None of the many efforts to address the very issues he writes about are mentioned by Callahan! Even in the context of a tight word limit, it would have been possible to make clear the range of work underway.

What about the call for a higher payout? I’ll leave it to the foundations to explain why a mandated 10 percent payout would be challenging, especially for those that are seeking to honor their donors’ wishes to manage their foundations to exist in perpetuity. I’d be the first to agree that too many donors and foundations default to perpetuity without sufficient thought, but it hardly seems fair or appropriate to arbitrarily double the payout requirement on those institutions, which were created with the understanding that they’d be allowed to exist in perpetuity, by legislative fiat.

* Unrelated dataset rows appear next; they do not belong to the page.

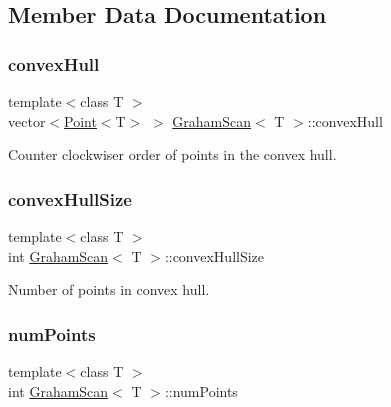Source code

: \subsection{Member Data Documentation}
\mbox{\label{classGrahamScan_a7d93b90073f5d60d142f8470ac8bf714}} 
\subsubsection{\texorpdfstring{convex\+Hull}{convexHull}}
{\footnotesize\ttfamily template$<$class T $>$ \\
vector$<$\mbox{\hyperlink{classPoint}{Point}}$<$T$>$ $>$ \mbox{\hyperlink{classGrahamScan}{Graham\+Scan}}$<$ T $>$\+::convex\+Hull\hspace{0.3cm}{\ttfamily [private]}}



Counter clockwiser order of points in the convex hull. 

\mbox{\label{classGrahamScan_a5d428a11cebb2ff2f9e91d2644d7d0c5}} 
\subsubsection{\texorpdfstring{convex\+Hull\+Size}{convexHullSize}}
{\footnotesize\ttfamily template$<$class T $>$ \\
int \mbox{\hyperlink{classGrahamScan}{Graham\+Scan}}$<$ T $>$\+::convex\+Hull\+Size\hspace{0.3cm}{\ttfamily [private]}}



Number of points in convex hull. 

\mbox{\label{classGrahamScan_a4769bbdb7caacde8c368a0074fccef19}} 
\subsubsection{\texorpdfstring{num\+Points}{numPoints}}
{\footnotesize\ttfamily template$<$class T $>$ \\
int \mbox{\hyperlink{classGrahamScan}{Graham\+Scan}}$<$ T $>$\+::num\+Points\hspace{0.3cm}{\ttfamily [private]}}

I am all for more debate about the roles and responsibilities of foundations and nonprofits. I am all for asking more of the tough questions. I am all for calls for more focus on assessment, openness, and transparency. And I think even wacky, misguided policy proposals can be healthy to stir things up.

But can we please have at least a little context, a little nuance, and just a little more grounding in the facts?

Phil Buchanan is president of CEP. CEP is not a policy-oriented organization and the views represented above are Phil’s — our individual board and staff members undoubtedly have a range of perspectives on these issues. Finally, a disclosure: some of the funders mentioned above are clients and/or provide grant support to CEP.